Rep. Tom Reed comfortably defeated second-time challenger Tracy Mitrano J.D. ’95 in the race for Congress in New York’s 23rd District. Reed had earned 63 percent of the vote to Mitrano’s 35.8 percent with around 79 percent of votes counted as of 2 a.m. Wednesday.
“We’re going to go back to D.C. and we’re going to bring people together and we’re going to have brighter days ahead of us, and we’re going to get COVID-19 in the rearview mirror,” Reed told supporters around 11 p.m. Tuesday at a gathering in Corning.
A member of Congress since 2010, Reed — who painted Mitrano as an “extreme liberal” as protests came to Tompkins County in the final weeks of the campaign — ran touting his bipartisan approach and role as co-chairman of the House Problem Solvers Caucus. Reed, however, has a “Trump Score” of 89 percent.
Reed has held the Congressional seat since the 23rd District in its current form was drawn. The normally solidly Republican district comprises all or part of 11 mostly rural and conservative counties, with Tompkins County the district’s only Democratic stronghold.
In her second shot at unseating Reed, Mitrano fell short again. In 2018, she lost by around eight and a half points.
Reed ran a campaign that often touted his position as co-chair of the House Problem Solvers Caucus. He campaigned on his caucus’ role in negotiating a COVID-19 relief bill.
In the final weeks of the campaign, Reed repeatedly attacked Mitrano as anti-law enforcement, a label she disputes, as protests related to racism and police violence popped up in Ithaca.
Mitrano, a cybersecurity expert and moderate Democrat, centered her campaign on the top issues for residents of the Southern Tier: healthcare and infrastructure. Mitrano also slammed the Republican Party’s response to the COVID-19 pandemic.
A large batch of votes came in around midnight, but the race wasn’t clearly over when Reed declared victory at 11 p.m. Mitrano blasted Reed for saying he won despite the fact that the vast majority of votes from Tompkins County, the district’s only Democratic stronghold, hadn’t been counted yet and that many mail-in ballots were outstanding.
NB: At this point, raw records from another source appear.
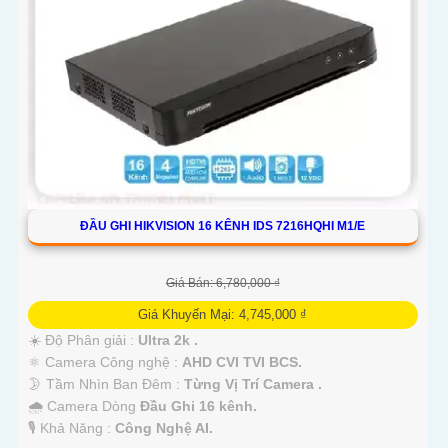
ĐẦU GHI HIKVISION 16 KÊNH IDS 7216HQHI M1/E
Giá Bán: 6,780,000 ₫
Giá Khuyến Mại: 4,745,000 ₫
☀️ Độ Phân giải :
Ultra 2k .
⚛️ Camera Công nghệ :
AHD CVI TVI BCS.
🌛 Tầm Nhìn Ban Đêm :
Từng Vị Trí Camera .
🌧️ Camera Dòng
Đầu Ghi 16 kênh.
️🎙 Khả Năng :
Công Nghệ AI.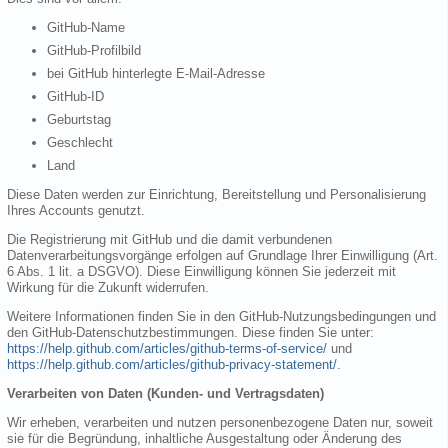
GitHub-Name
GitHub-Profilbild
bei GitHub hinterlegte E-Mail-Adresse
GitHub-ID
Geburtstag
Geschlecht
Land
Diese Daten werden zur Einrichtung, Bereitstellung und Personalisierung
Ihres Accounts genutzt.
Die Registrierung mit GitHub und die damit verbundenen
Datenverarbeitungsvorgänge erfolgen auf Grundlage Ihrer Einwilligung (Art.
6 Abs. 1 lit. a DSGVO). Diese Einwilligung können Sie jederzeit mit
Wirkung für die Zukunft widerrufen.
Weitere Informationen finden Sie in den GitHub-Nutzungsbedingungen und
den GitHub-Datenschutzbestimmungen. Diese finden Sie unter:
https://help.github.com/articles/github-terms-of-service/
und
https://help.github.com/articles/github-privacy-statement/
.
Verarbeiten von Daten (Kunden- und Vertragsdaten)
Wir erheben, verarbeiten und nutzen personenbezogene Daten nur, soweit
sie für die Begründung, inhaltliche Ausgestaltung oder Änderung des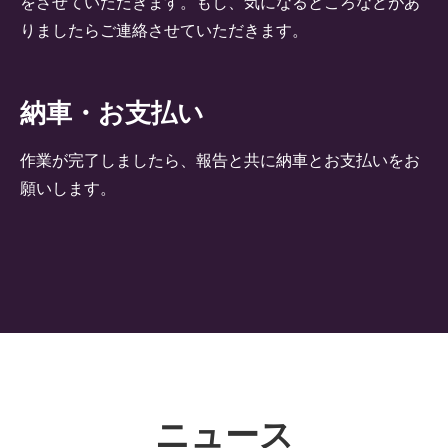
をさせていただきます。もし、気になるところなどがあ
りましたらご連絡させていただきます。
納車・お支払い
作業が完了しましたら、報告と共に納車とお支払いをお
願いします。
ニュース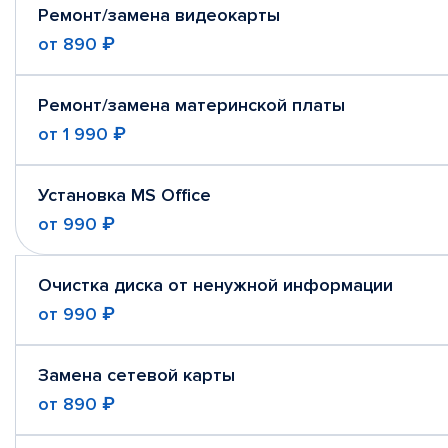
Ремонт/замена видеокарты
от
890 ₽
Ремонт/замена материнской платы
от
1 990 ₽
Установка MS Office
от
990 ₽
Очистка диска от ненужной информации
от
990 ₽
Замена сетевой карты
от
890 ₽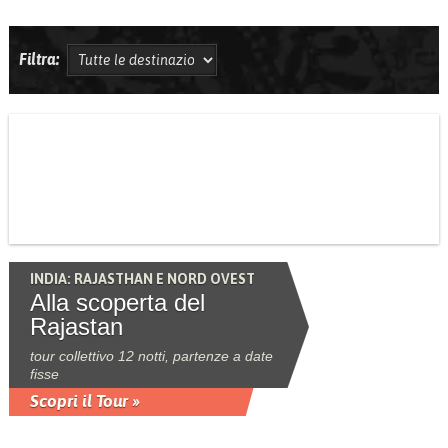
Filtra:
INDIA: RAJASTHAN E NORD OVEST
Alla scoperta del
Rajastan
tour collettivo 12 notti, partenze a date
fisse
Scopri il Tour »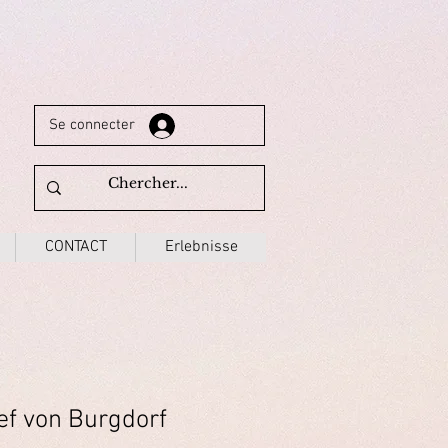
Se connecter
CONTACT
Erlebnisse
ef von Burgdorf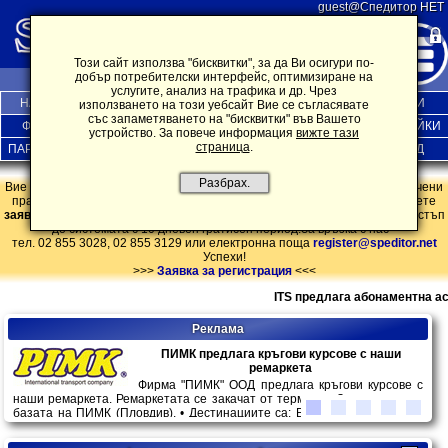
guest@Спедитор НЕТ
Този сайт използва "бисквитки", за да Ви осигури по-
добър потребителски интерфейс, оптимизиране на
услугите, анализ на трафика и др. Чрез
НАЧАЛО
ПОЩА
БОРСА
ДИСКУСИИ
ОБЯВИ
използването на този уебсайт Вие се съгласявате
със запаметяването на "бисквитки" във Вашето
ФИРМИ
НОВИНИ
ПЕРСОНАЛНИ
ИНФ.ДЪРЖАВИ
НАСТРОЙКИ
устройство. За повече информация
вижте тази
страница
.
ПАРТНЬОРИ
ЗАЯВКА
АБОНАМЕНТ
КОНТАКТИ
ИЗХОД
Разбрах.
Вие сте влезли в системата нa SPEDITOR.NET като гост и имате ограничени
права! Ако предлаганата услуга представлява интерес за Вас, попълнете
заявката за регистрация
. Регистрирайки се може да получите пълен достъп
до системата с 10 дневен гратисен период.За връзка с нас -
тел. 02 855 3028, 02 855 3129
или електронна поща
register@speditor.net
Успехи!
>>>
Заявка за регистрация
<<<
ITS предлага абонаментна асист
Реклама
ПИМК предлага кръгови курсове с наши
ремаркета
Фирма "ПИМК" ООД предлага кръгови курсове с
наши ремаркета. Ремаркетата се закачат от терминал Златитрап или
базата на ПИМК (Пловдив). • Дестинациите са: България (Златитрап/
база на ПИМК) -⮞ Германия/Австрия/Белгия/Нидерландия/Полша -⮞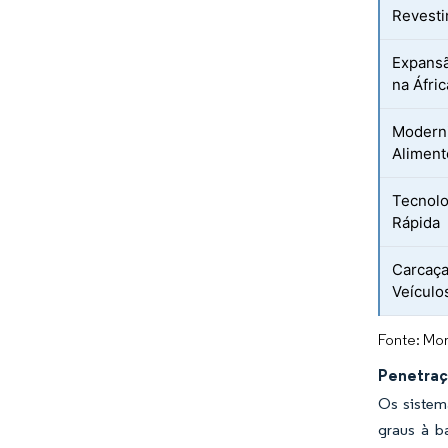
Revesti
Expansã
na Áfric
Moderni
Aliment
Tecnolo
Rápida
Carcaça
Veículo
Fonte: Mor
Penetraç
Os sistem
graus à b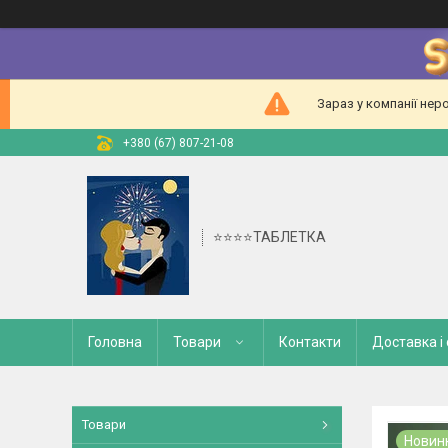
Зараз у компанії нер
+380 (67) 807-21-08
⭐⭐⭐⭐ТАБЛЕТКА
Головна
Товари
Контакти
Доставка і
Товари
Новин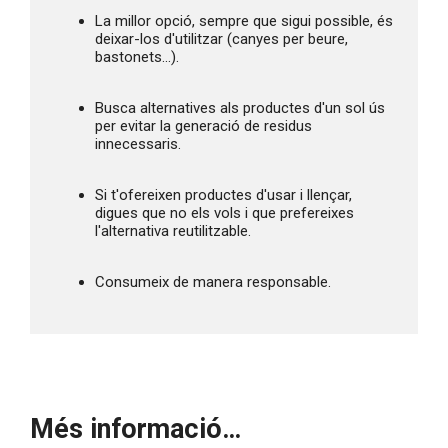
La millor opció, sempre que sigui possible, és 
deixar-los d'utilitzar (canyes per beure, 
bastonets...).
Busca alternatives als productes d'un sol ús 
per evitar la generació de residus 
innecessaris.
Si t'ofereixen productes d'usar i llençar, 
digues que no els vols i que prefereixes 
l'alternativa reutilitzable.
Consumeix de manera responsable.
Més informació…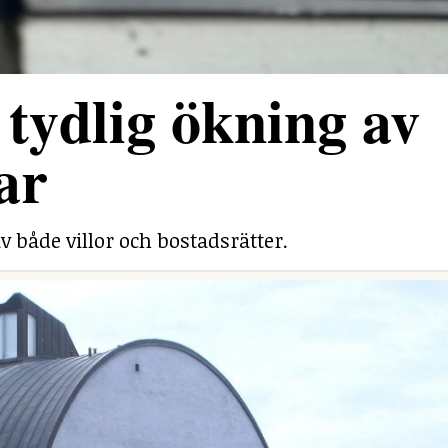
tydlig ökning av
ar
v både villor och bostadsrätter.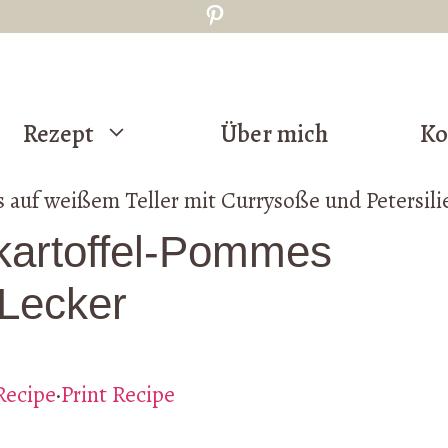
Pinterest
Rezept
Über mich
Ko
kartoffel-Pommes
 Lecker
Recipe
·
Print Recipe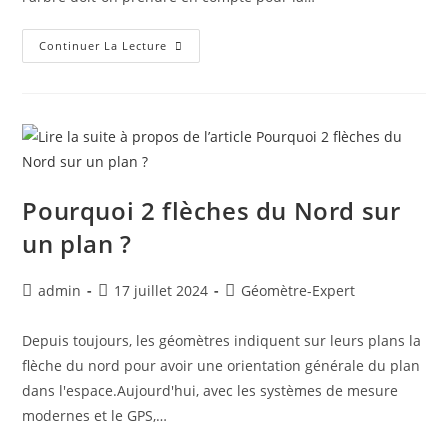
Continuer La Lecture
Pourquoi 2 flèches du Nord sur
un plan ?
admin
17 juillet 2024
Géomètre-Expert
Depuis toujours, les géomètres indiquent sur leurs plans la
flèche du nord pour avoir une orientation générale du plan
dans l'espace.Aujourd'hui, avec les systèmes de mesure
modernes et le GPS,…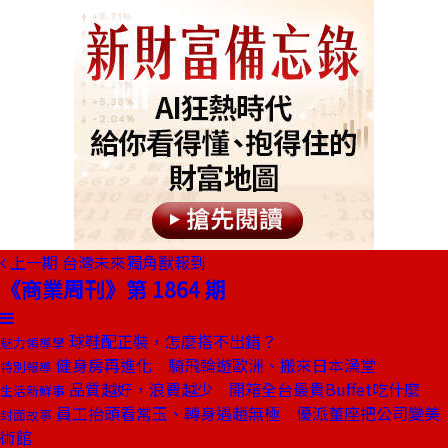
上一期
台灣未來獨角獸報到
《商業周刊》第 1864 期
球鞋配正裝，怎麼搭不出錯？
魅力領導學
健身房再進化 騎飛輪遊歐洲、搬來日本澡堂
特別報導
品質越好，浪費越少 開箱全台最貴Buffet吃什麼
生活新鮮事
員工抬頭看常玉、轉身遇趙無極 優派董座把公司變美
封面故事
術館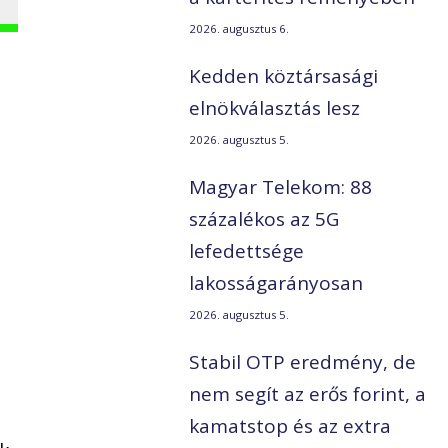
2026. augusztus 6.
Kedden köztársasági
elnökválasztás lesz
2026. augusztus 5.
Magyar Telekom: 88
százalékos az 5G
lefedettsége
lakosságarányosan
2026. augusztus 5.
Stabil OTP eredmény, de
nem segít az erős forint, a
kamatstop és az extra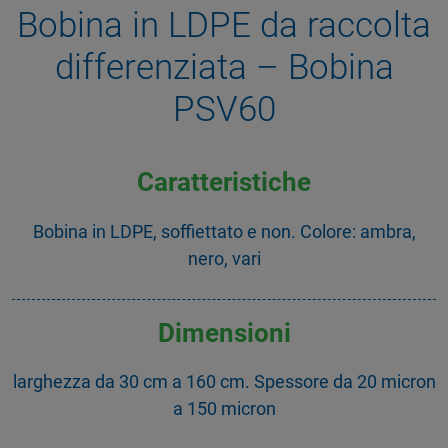
Bobina in LDPE da raccolta
differenziata – Bobina
PSV60
Caratteristiche
Bobina in LDPE, soffiettato e non. Colore: ambra,
nero, vari
Dimensioni
larghezza da 30 cm a 160 cm. Spessore da 20 micron
a 150 micron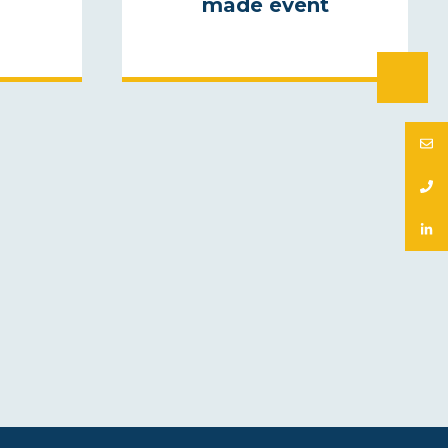
made event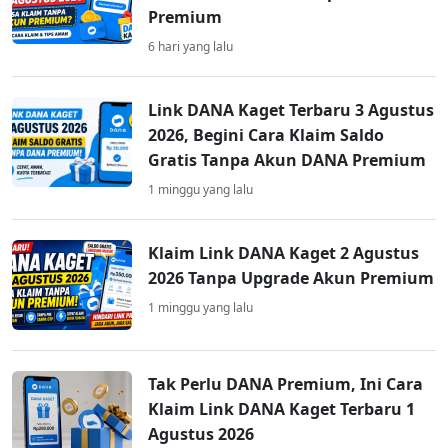
Premium
6 hari yang lalu
Link DANA Kaget Terbaru 3 Agustus
2026, Begini Cara Klaim Saldo
Gratis Tanpa Akun DANA Premium
1 minggu yang lalu
Klaim Link DANA Kaget 2 Agustus
2026 Tanpa Upgrade Akun Premium
1 minggu yang lalu
Tak Perlu DANA Premium, Ini Cara
Klaim Link DANA Kaget Terbaru 1
Agustus 2026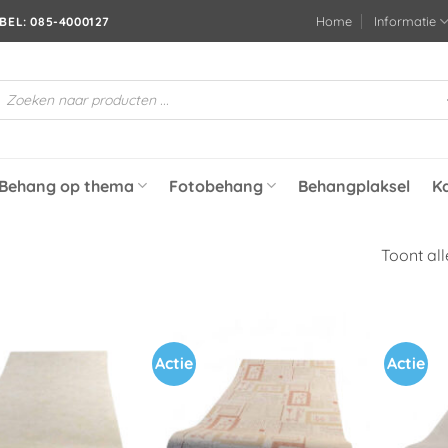
Home
Informatie
BEL: 085-4000127
roducten
oeken
Behang op thema
Fotobehang
Behangplaksel
K
Toont all
Actie
Actie
Toevoegen
Toevoegen
aan
aan
verlanglijst
verlanglijst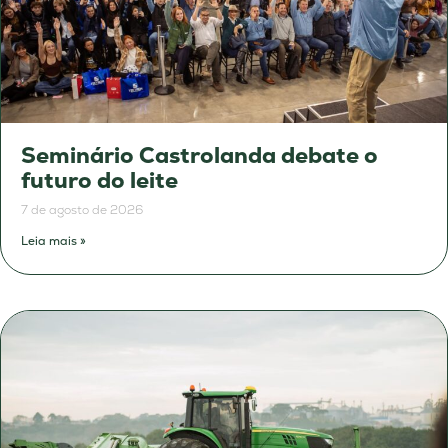
Seminário Castrolanda debate o
futuro do leite
7 de agosto de 2026
Leia mais »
“Now I know that [Reed] would prefer not to have Tompkins County in this district, but I’m afraid that it is a part of the 23rd and with 70 percent of it yet to report today’s results and 40,000 absentee ballots outstanding, that declaration was premature,” Mitrano told The Sun.
Because New York State counts ballots postmarked by Election Day that arrive within a week of Nov. 3, all votes won’t be counted for another several days. In June’s primary elections, results in Tompkins County took weeks to come in. In Ithaca, in the Democratic primary election for district attorney, incumbent Matthew Van Houten, won despite attorney Ed Kopko’s lead in election night returns.
Correction: Rep. Tom Reed has served in Congress since 2010, not 2011. He won a special election in 2010 and took office in November of that year.